Schadensersatz – zwei heftige Klatschen für ebay-Auktionsabbruch

Urteil Schadensersatz - zwei heftige Klatschen für ebay-Auktionsabbruch

Verkäufer, die über ebay Waren anbieten und vorzeitig die Auktion abbrechen, sind gegenüber dem bis dahin Höchstbietenden schadensersatzpflichtig. Das bestätigen das Oberlandesgericht Hamm und der Bundesgerichtshof in aktuellen Urteilen. Dabei spielt es keine Rolle, ob der Bieter möglicherweise ein sogenannter Abbruchjäger ist, der auf eine nicht beendete Auktion spekuliert, um danach Schadensersatz verlangen zu können. Vielmehr gehe der Verkäufer durch die Auktion einen Kaufvertrag mit dem Höchstbietenden ein, bei dessen Nichterfüllen er schadensersatzpflichtig wird. Das ist eine wichtige Botschaft für alle Verkäufer, die glauben, sie könnten folgenlos eine Auktion wegen eines zu niedrigen Verkaufspreises abbrechen.

Oberlandesgericht Hamm: Schadensersatz bei abgebrochener Auktion

In einem Urteil vom 30.10.2014 (Az.: 28 U 199/13) des Oberlandesgerichts Hamm sprachen die Richter einem Höchstbietenden Schadensersatz zu, da der Verkäufer die Auktion abbrach. Dieser hatte einen Gabelstapler mit einem Startpreis von einem Euro angeboten. Der Kläger war bei 301 Euro Höchstbieter. Der Verkäufer brach die Auktion ab und verkaufte den Gabelstapler außerhalb von ebay für 5.355 Euro. Es kam zur Klage.

Die Richter verurteilten den Verkäufer zu einem Schadensersatz von 5.054 Euro. Diese Summe ergibt sich aus der Differenz zwischen potenziellem Kaufpreis für den Kläger auf ebay und dem tatsächlichen Verkaufspreis, den der Verkäufer erzielte. Diese Differenz sei der Schaden, der dem Bieter entstanden ist.

Das Oberlandesgericht wies in der Urteilsbegründung ausdrücklich darauf hin, dass es gleichgültig sei, ob ein Bieter ein Abbruchjäger sei oder nicht. Denn dieser habe ein verbindliches Gebot abgegeben.
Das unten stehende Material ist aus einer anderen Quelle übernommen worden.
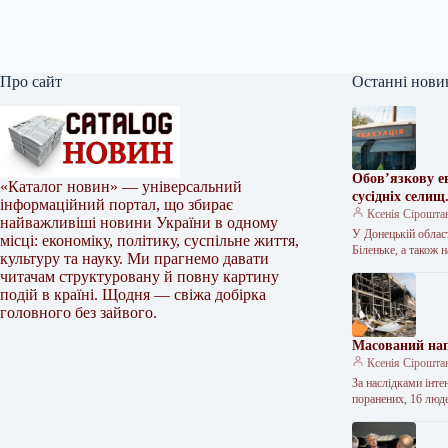
Про сайт
Останні нови
Обов’язкову е
«Каталог новин» — універсальний
сусідніх селищ
інформаційний портал, що збирає
Ксенія Сірошта
найважливіші новини України в одному
У Донецькій област
місці: економіку, політику, суспільне життя,
Біленьке, а також
культуру та науку. Ми прагнемо давати
читачам структуровану й повну картину
подій в країні. Щодня — свіжа добірка
головного без зайвого.
Масований нап
Ксенія Сірошта
За наслідками інте
поранених, 16 лю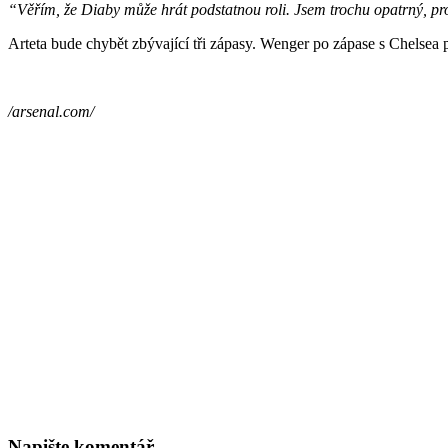
“Věřím, že Diaby může hrát podstatnou roli. Jsem trochu opatrný, p
Arteta bude chybět zbývající tři zápasy. Wenger po zápase s Chelsea 
/arsenal.com/
Napište komentář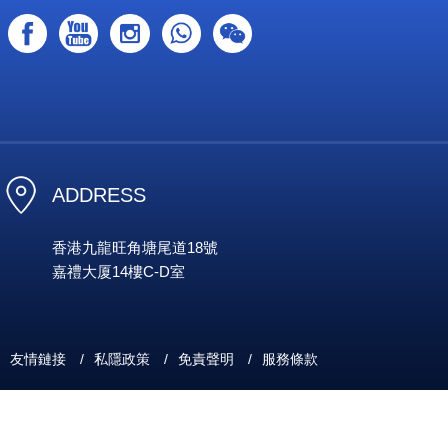
ADDRESS
香港九龍旺角塘尾道18號
嘉禮大厦14樓C-D室
友情鏈接
/
私隱政策
/
免責聲明
/
服務條款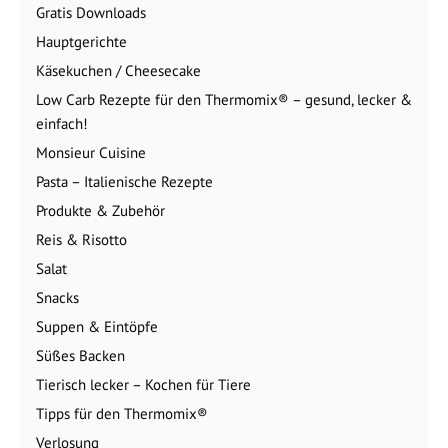
Gratis Downloads
Hauptgerichte
Käsekuchen / Cheesecake
Low Carb Rezepte für den Thermomix® – gesund, lecker &
einfach!
Monsieur Cuisine
Pasta – Italienische Rezepte
Produkte & Zubehör
Reis & Risotto
Salat
Snacks
Suppen & Eintöpfe
Süßes Backen
Tierisch lecker – Kochen für Tiere
Tipps für den Thermomix®
Verlosung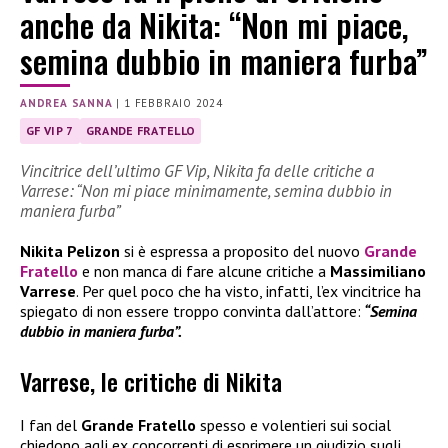
anche da Nikita: “Non mi piace,
semina dubbio in maniera furba”
ANDREA SANNA
|
1 FEBBRAIO 2024
GF VIP 7
GRANDE FRATELLO
Vincitrice dell’ultimo GF Vip, Nikita fa delle critiche a
Varrese: “Non mi piace minimamente, semina dubbio in
maniera furba”
Nikita Pelizon
si è espressa a proposito del nuovo
Grande
Fratello
e non manca di fare alcune critiche a
Massimiliano
Varrese
. Per quel poco che ha visto, infatti, l’ex vincitrice ha
spiegato di non essere troppo convinta dall’attore:
“Semina
dubbio in maniera furba”.
Varrese, le critiche di Nikita
I fan del
Grande Fratello
spesso e volentieri sui social
chiedono agli ex concorrenti di esprimere un giudizio sugli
Entscheidend sei, dass der Verkäufer eine Auktion nicht einfach abbrechen dürfe. Dazu müssten zwingende Gründe vorliegen, die den Bestimmungen von ebay entsprächen. Ferner habe der Verkäufer im konkreten Fall die Auktion nicht als unverbindlich gekennzeichnet.

Bundesgerichtshof bestätigt Schadensersatzanspruch bei Auktionsabbruch

Der Bundesgerichtshof bestätigte gestern diese Rechtssprechung in einem weiteren Urteil (Az.: VIII ZR 42/14). Dabei verurteilten die Richter einen Verkäufer zu einem Schadensersatz von 5.249 Euro. Diese Summe ergibt sich wiederum aus dem Höchstgebot bei Auktionsabbruch von einem Euro sowie den tatsächlichen Verkaufspreis außerhalb von ebay. Bei der Ware handelte es sich um einen gebrauchten VW Passat.

Der Verkäufer brach die Auktion ab, da er ein krasses Missverhältnis von Höchstgebot und Wert des Pkw sah. Dies ließen die Richter jedoch nicht gelten. Der Bundesgerichtshof hob hervor, dass mit dem Höchstgebot für beide Seiten ein wirksamer Vertrag geschlossen wurde. Einen für ihn niedrigen Verkaufspreis hätte der Verkäufer zudem problemlos mit einem Mindestpreis verhindern können. Dieses höchstrichterliche Urteil dürfte für zukünftige Entscheidungen richtungsweisend sein.